Auch Henry bekam einen Schützling – Izzy Avila, ein Spieler, den Schwartz in seinem alten Viertel im Süden Chicagos rekrutiert hatte. Schwartz liebte Westish, und seinen Herkunftsort liebte und hasste er zugleich und wollte deshalb Leuten helfen, den Weg von dort hierher zu schaffen. Izzy war da der perfekte Kandidat, ein begabter Sportler und passabler Student, der nichtsdestoweniger Hilfe brauchte. Seine beiden älteren Brüder waren ebenfalls begabte Sportler gewesen – jetzt lebte der eine bei der Mutter, während der andere im Gefängnis saß. »Er ist ein bisschen ungehobelt«, sagte Schwartz. »Dieses Jahr kann er auf der Bank verbringen, ein paar Dinge lernen. Dann kann er nächstes Jahr nach Ajays Abgang Second Base spielen. Und wenn du weg bist, ist er der neue Shortstop.«

Izzy fürchtete und respektierte Schwartz, Henry aber vergötterte er. Wenn sie ihre täglichen Aufsetzer trainierten, versuchte er jede seiner Bewegungen zu kopieren. Wenn Henry über die Feinheiten der Positionierung im Innenfeld referierte, verstand ihn Izzy im Gegensatz zum Rest der Harpooners. Verstand er ihn nicht, klemmte er sich dahinter, bis er es tat. Sie übten schnelles Weiterleiten des Balls, das Passen bei Rundowns, das Abtropfenlassen des Balls, angetäuschte Würfe und das Zuspiel bei Pickoffs und Double Plays. Zum Geburtstag kaufte Henry ihm ein Exemplar von Die Kunst des Feldspiels.

Aber Izzy war weder mental noch körperlich bereit für Henrys eigenes Training. Henry trainierte Schnelligkeit mit Starblind, dem Schnellsten im Team. Er trainierte Kraft mit Schwartz, dem Stärksten. Wenn die beiden nach Hause gingen, ging er mit Owen zum Yoga. Danach trainierte er weiter. Im Kopf brachte er Aufsetzer unter Kontrolle, bis er einschlief. Um fünf stand er wieder auf und fing von vorn an.

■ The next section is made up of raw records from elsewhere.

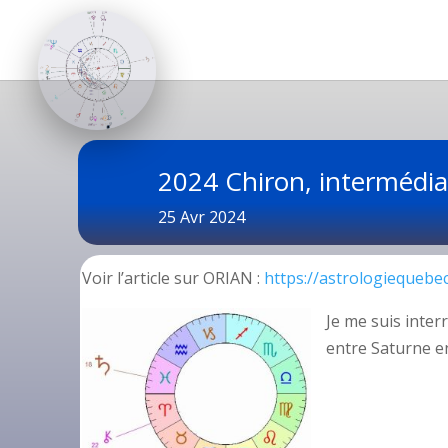
2024 Chiron, intermédia
25 Avr 2024
Voir l’article sur ORIAN :
https://astrologiequebe
Je me suis inter
entre Saturne en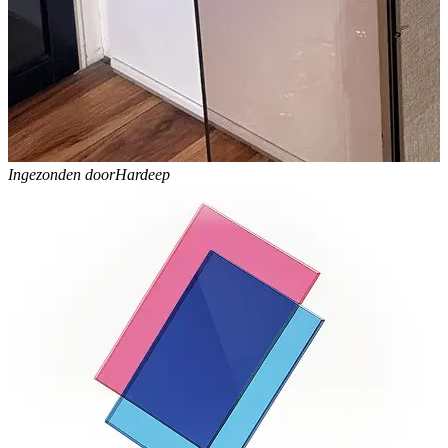
Ingezonden door
Hardeep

Zu Saisonbeginn seines dritten Jahrs war er zu etwas geworden, das es am Westish College noch nie zuvor gegeben hatte: einem vielversprechendes Talent. Im zweiten Spiel der Florida-Reise schlug er einen Home Run, im vierten einen weiteren und im sechsten einen dritten. Zu diesem Zeitpunkt drückten sich längst die Scouts mit ihren Ray-Ban-Sonnenbrillen hinter dem Ballfang herum. Außerdem kamen Fans zu den Spielen, örtliche Baseball-Liebhaber, die von dem Jungen mit dem Wunderhandschuh gehört hatten, den man sich unbedingt ansehen sollte. Binnen Wochenfrist standen zehn Siege und zwei Niederlagen zu Buche, lag Henrys Effektivitätsrate bei 51,9 Prozent, und ihm fehlte nur noch ein einziges Spiel, um Aparicio Rodriguez’ Hochschulsportverbands-Rekord über die meisten aufeinanderfolgenden Spiele ohne Fehler einzustellen.